On my staycation (a staycation is when you have time off work but stay at home, not when you have a holiday in the UK!) last week, Ma and I took advantage of our National Trust memberships and visited Osterley House.
I had been to Osterley (Osterley and Ham Houses and their construction were part of my GSCE history, so it was 1987 or ’88 and the house wasn’t opened then. Which is why I can tell you that the house was originally a Tudor house built in the 1570’s, it was owned by Thomas Gresham (honestly the period I was most interested in) and it’s known that Elizabeth I stayed there.
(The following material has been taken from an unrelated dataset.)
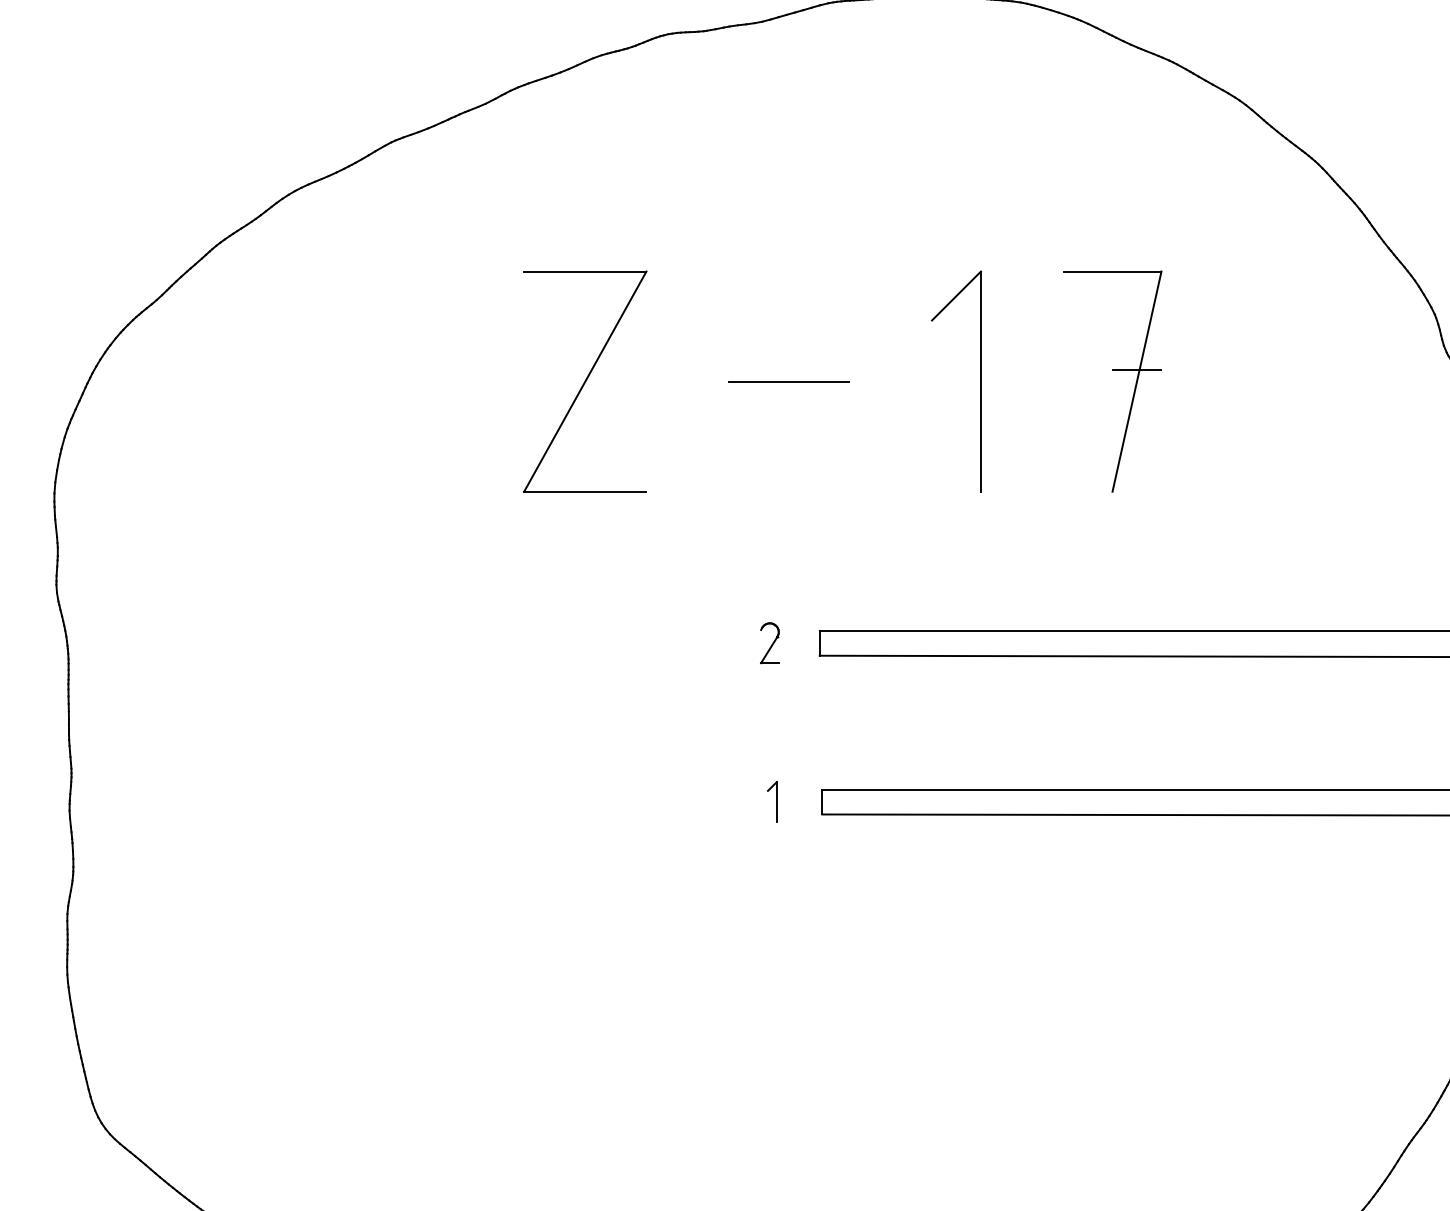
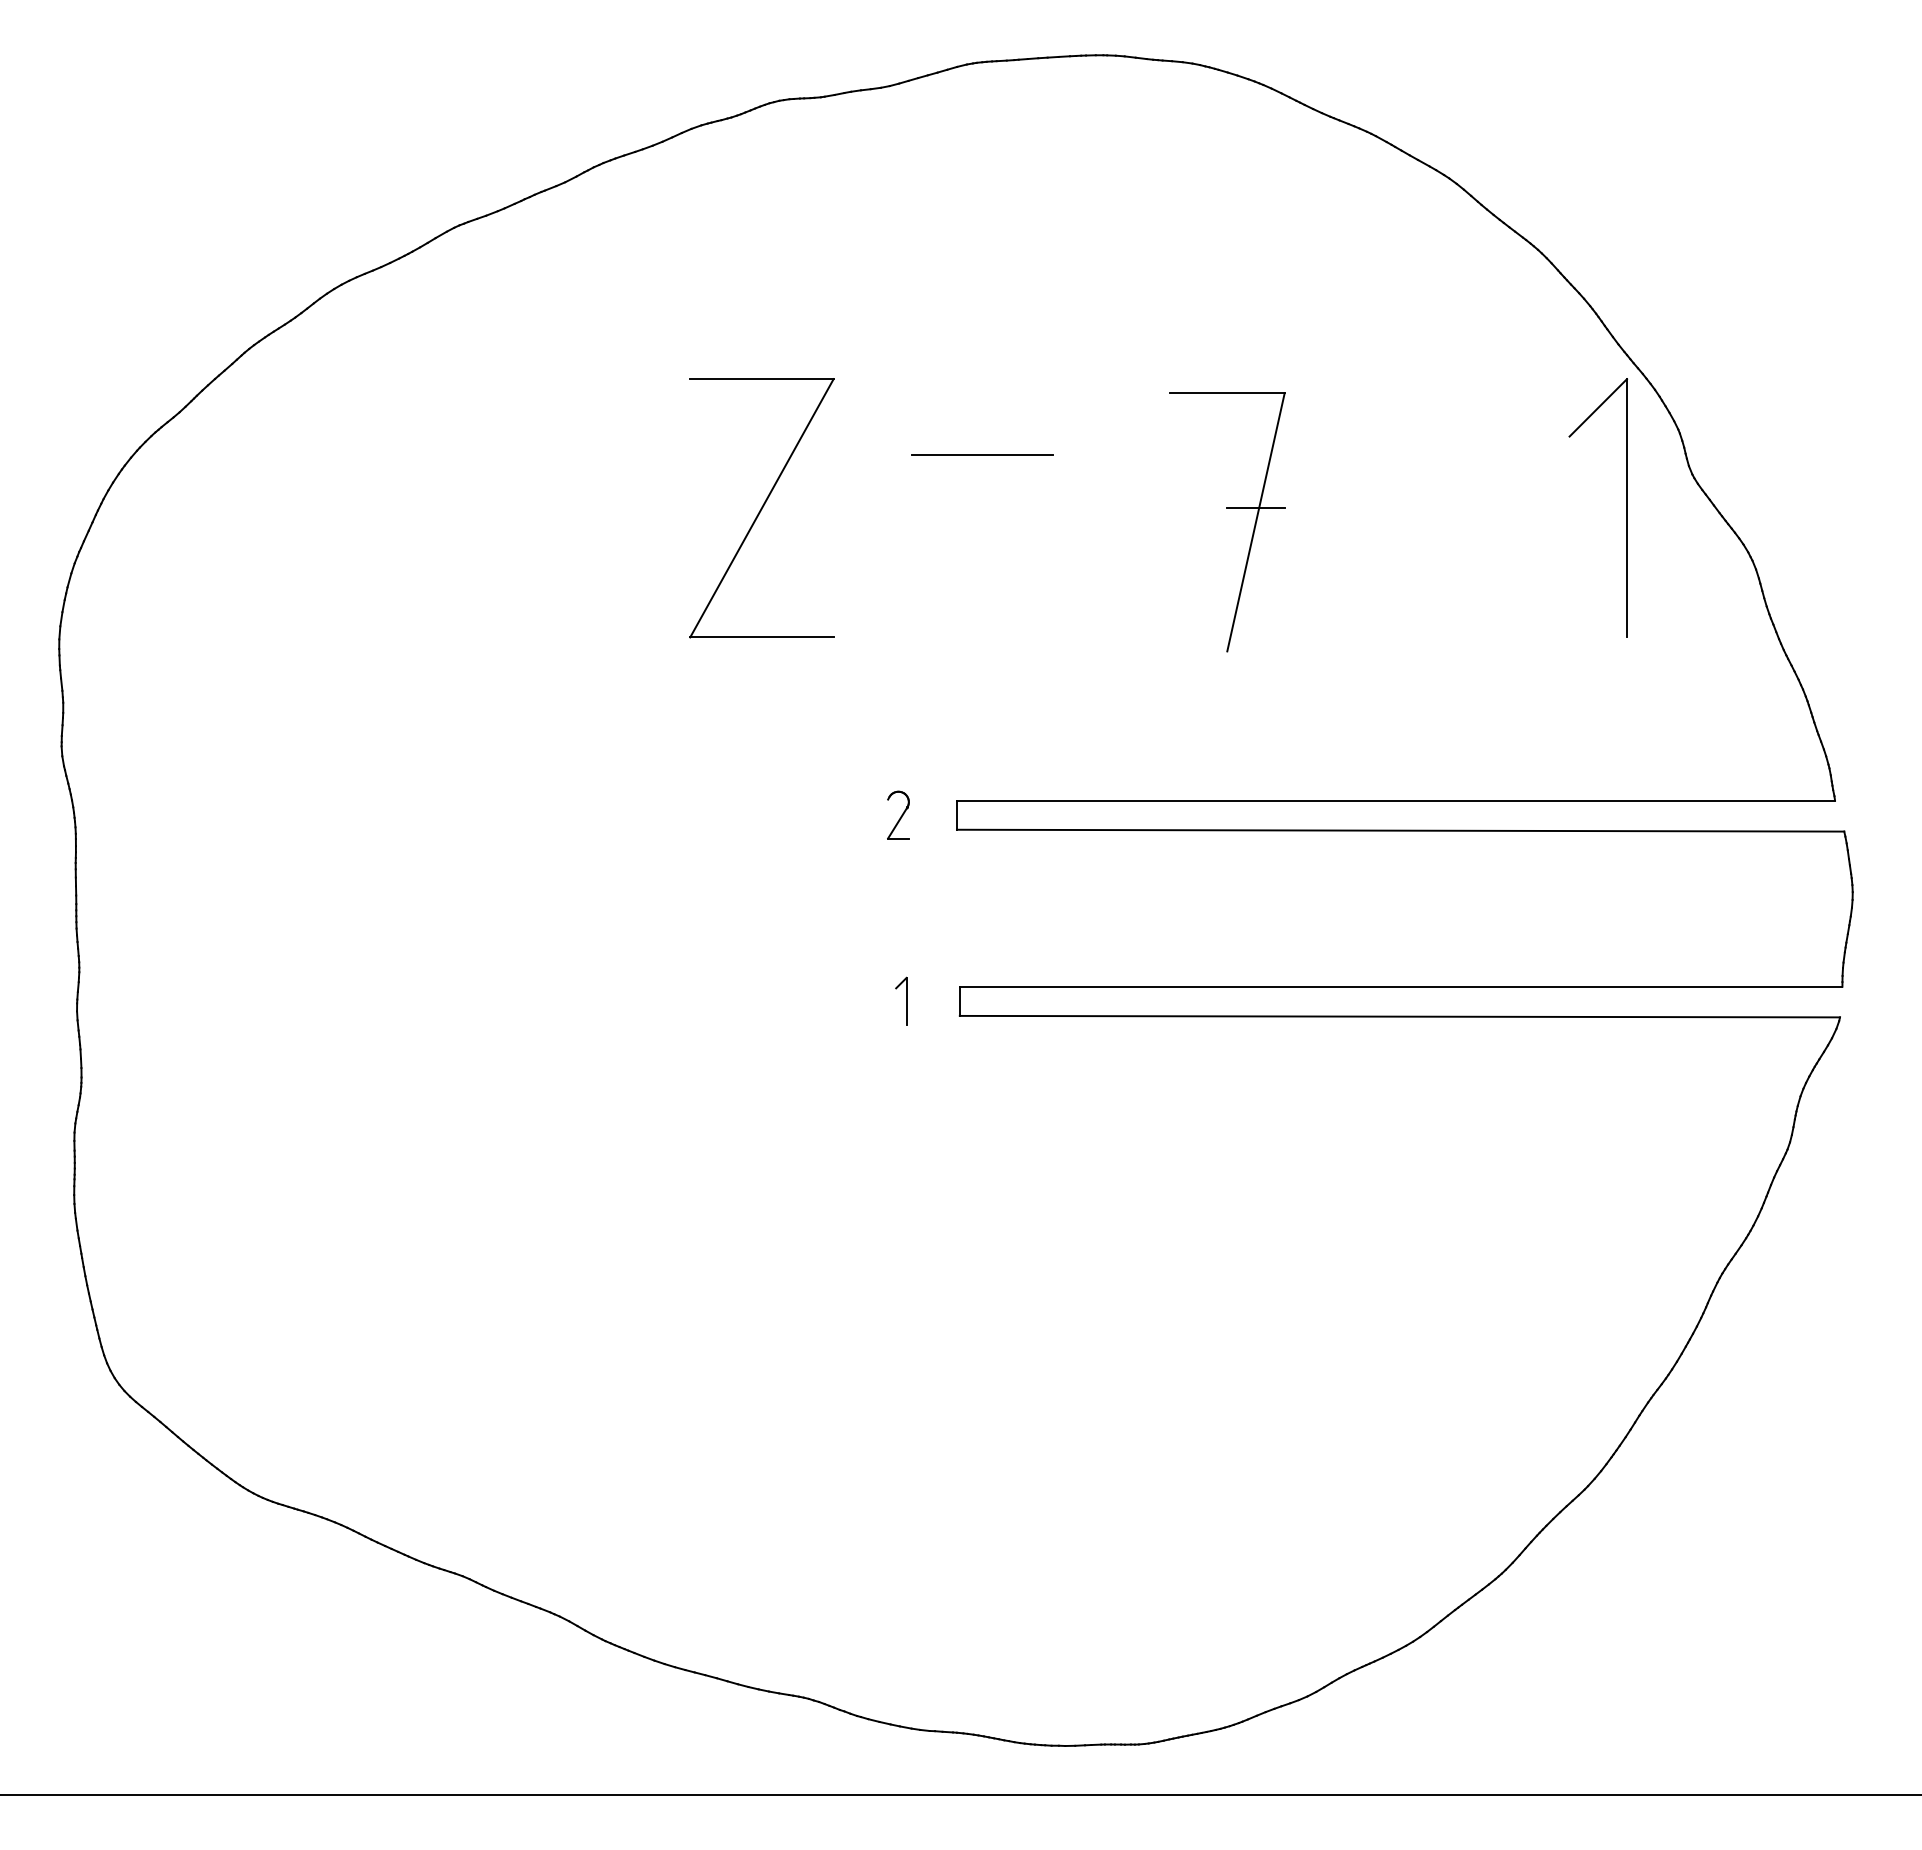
part: (1112, 369) -> (1227, 508), moved
line: (789, 380) -> (982, 454), moved
part: (980, 380) -> (1626, 507), moved
part: (584, 381) -> (761, 508), moved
It was extensively re-modelled by Robert Adam from 1761 to 1765 (the basis of my GCSE study was the difference in refurbishing them to reflect the prestige of the owners – at Ham you can see the changes, at Osterley you can’t).
We took the train to Osterley (the Piccadilly Line) and walked to the park, there were cows grazing. They were not Jersey cows but Charolais, which Ma felt was a missed opportunity! (The Earl of Jersey inherited Osterley from the Child family when he married Sarah Sophia Fane, the first female grandchild of Robert Child, who owned Osterley, his only child was a daughter, also called Sarah, who had eloped to Greta Green to marry John Fane, 10th Earl of Westmorland. At that point Child cut Sarah and all her male descendants out of his will and it was left to Sarah’s eldest daughter, Sarah Sophia also known as Sally. (keen readers of Georgette Heyer will know her as Sally, Lady Jersey and one of the patronesses of Almack’s), my favourite of her nicknames is Silence…)
The house is very Georgian and quite imposing, you wouldn’t want to live there, but actually it wasn’t a house that was lived in much, it was visited and was a bit of a showhome for Child and Co Bank.
Because the house wasn’t much lived in, it wasn’t much changed, the Yellow Breakfast Room is currently being refurbished and research is being done to make sure it’s as much like it would have been after Adam finished the house. Meanwhile, it’s always fascinating to see old buildings stripped back to plaster.
The State rooms are typical of the period, ie ornate and not terribly comfortable!
Next door to the house, you can see the stables (where the cafe and the shop are!) and they are much more Tudor in appearance.
We wondered around the gardens and met a duck.
The gardens were lovely, there’s a cut flower garden. They use the flowers in the house and the flowers they grow are era authentic. I recognised a lot of them from my plot, so there you have it, the plot is early Georgian era authentic!